As corrected through Wednesday, September 30, 2009


In the Matter of Israel Martinez, Appellant,
v
Frederic M. Umane et al., Respondents, and Grisela Lajara, Respondent. In the Matter of Grisela Lajara, Petitioner, v Israel Martinez et al., Respondents.

[*1] Neil Grimaldi, Bronx, for Israel Martinez, appellant.

Stanley Schlein, Delmar (Howard Vargas of counsel), for Grisela Lajara, respondent.

Judgment, Supreme Court, Bronx County (Robert G. Seewald, J.), entered August 14, 2009, affirmed for the reasons stated by Seewald, J., without costs or disbursements. Concur—Gonzalez, P.J., DeGrasse and Abdus-Salaam, JJ.

Freedman and Richter, JJ., dissent in a memorandum by Freedman, J., as follows: I respectfully dissent and would reverse the decision of the court below. The record, as set forth in that court's decision, raises serious questions concerning the objector's standing. Other than a 16-year-old buff card, there was no evidence that objecting petitioner Grisela Lajara lived where she claimed she lived, and there was substantial evidence to the contrary.
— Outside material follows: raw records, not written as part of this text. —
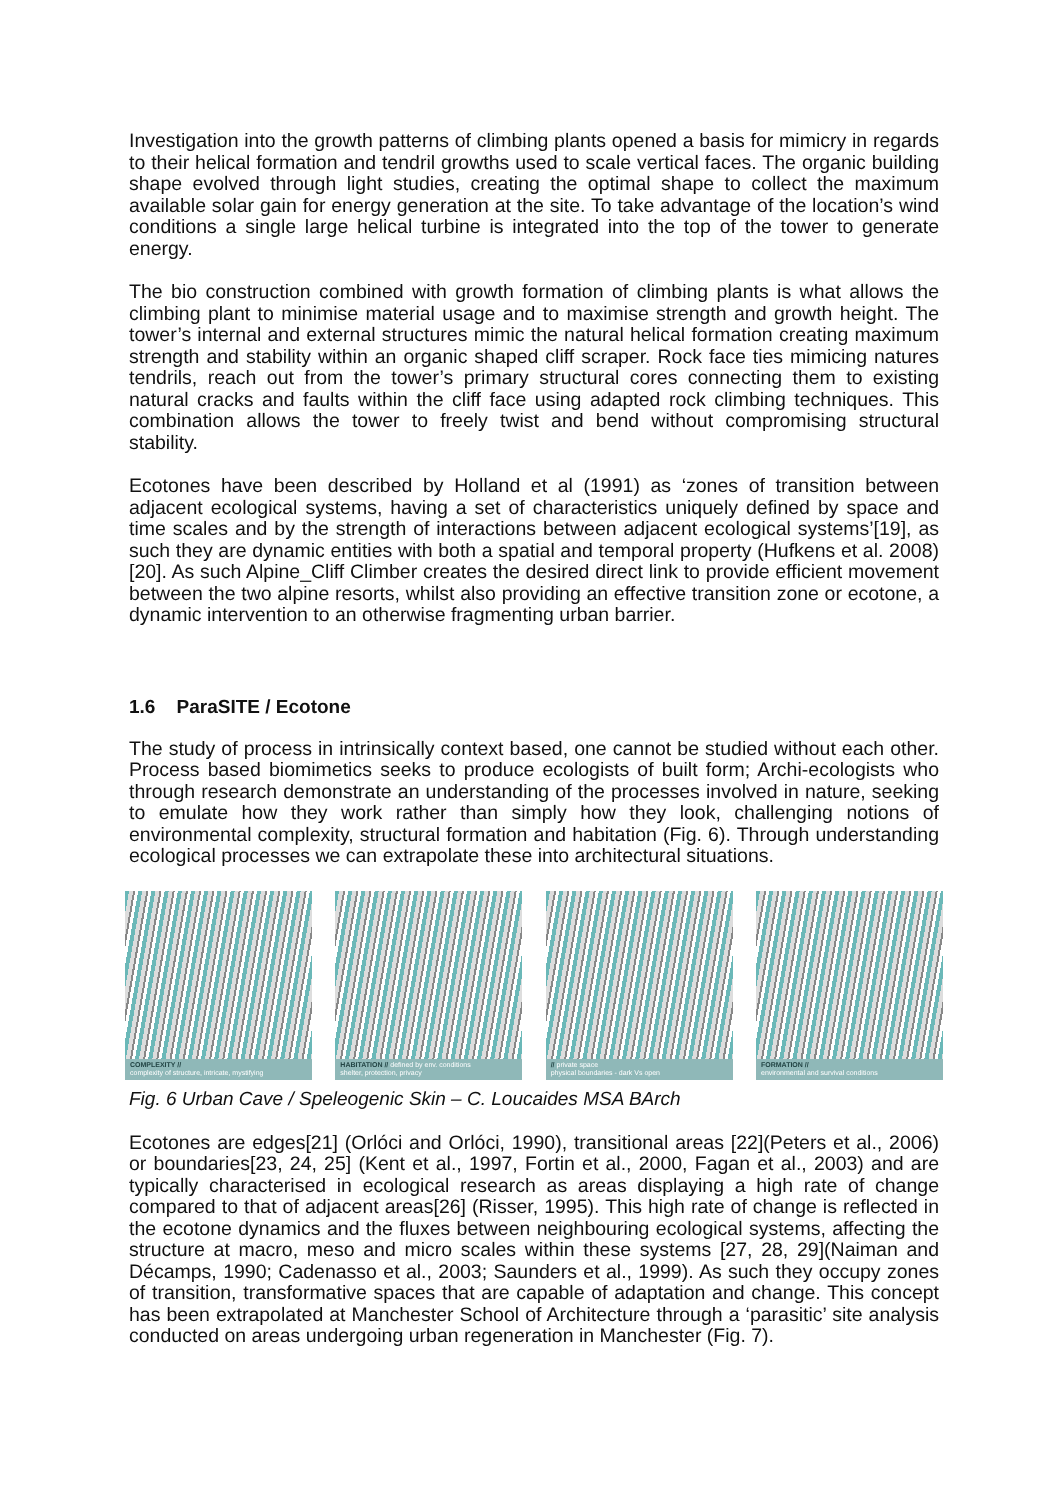Investigation into the growth patterns of climbing plants opened a basis for mimicry in regards to their helical formation and tendril growths used to scale vertical faces. The organic building shape evolved through light studies, creating the optimal shape to collect the maximum available solar gain for energy generation at the site. To take advantage of the location’s wind conditions a single large helical turbine is integrated into the top of the tower to generate energy.
The bio construction combined with growth formation of climbing plants is what allows the climbing plant to minimise material usage and to maximise strength and growth height. The tower’s internal and external structures mimic the natural helical formation creating maximum strength and stability within an organic shaped cliff scraper. Rock face ties mimicing natures tendrils, reach out from the tower’s primary structural cores connecting them to existing natural cracks and faults within the cliff face using adapted rock climbing techniques. This combination allows the tower to freely twist and bend without compromising structural stability.
Ecotones have been described by Holland et al (1991) as ‘zones of transition between adjacent ecological systems, having a set of characteristics uniquely defined by space and time scales and by the strength of interactions between adjacent ecological systems’[19], as such they are dynamic entities with both a spatial and temporal property (Hufkens et al. 2008)[20]. As such Alpine_Cliff Climber creates the desired direct link to provide efficient movement between the two alpine resorts, whilst also providing an effective transition zone or ecotone, a dynamic intervention to an otherwise fragmenting urban barrier.
1.6 ParaSITE / Ecotone
The study of process in intrinsically context based, one cannot be studied without each other. Process based biomimetics seeks to produce ecologists of built form; Archi-ecologists who through research demonstrate an understanding of the processes involved in nature, seeking to emulate how they work rather than simply how they look, challenging notions of environmental complexity, structural formation and habitation (Fig. 6). Through understanding ecological processes we can extrapolate these into architectural situations.
COMPLEXITY //
complexity of structure, intricate, mystifying
HABITATION // defined by env. conditions
shelter, protection, privacy
// private space
physical boundaries - dark Vs open
FORMATION //
environmental and survival conditions
Fig. 6 Urban Cave / Speleogenic Skin – C. Loucaides MSA BArch
Ecotones are edges[21] (Orlóci and Orlóci, 1990), transitional areas [22](Peters et al., 2006) or boundaries[23, 24, 25] (Kent et al., 1997, Fortin et al., 2000, Fagan et al., 2003) and are typically characterised in ecological research as areas displaying a high rate of change compared to that of adjacent areas[26] (Risser, 1995). This high rate of change is reflected in the ecotone dynamics and the fluxes between neighbouring ecological systems, affecting the structure at macro, meso and micro scales within these systems [27, 28, 29](Naiman and Décamps, 1990; Cadenasso et al., 2003; Saunders et al., 1999). As such they occupy zones of transition, transformative spaces that are capable of adaptation and change. This concept has been extrapolated at Manchester School of Architecture through a ‘parasitic’ site analysis conducted on areas undergoing urban regeneration in Manchester (Fig. 7).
Her failure to respond to any subpoena issued by respondent, a letter addressed to her that was returned by the post office, the absence of her name on the apartment lease renewal or the income [*2]certification form, which is part of the record, and the testimony of the managing agent and of the executive director of the sponsor of the building presented prima facie evidence of nonresidency, to which no rebuttal evidence was adduced.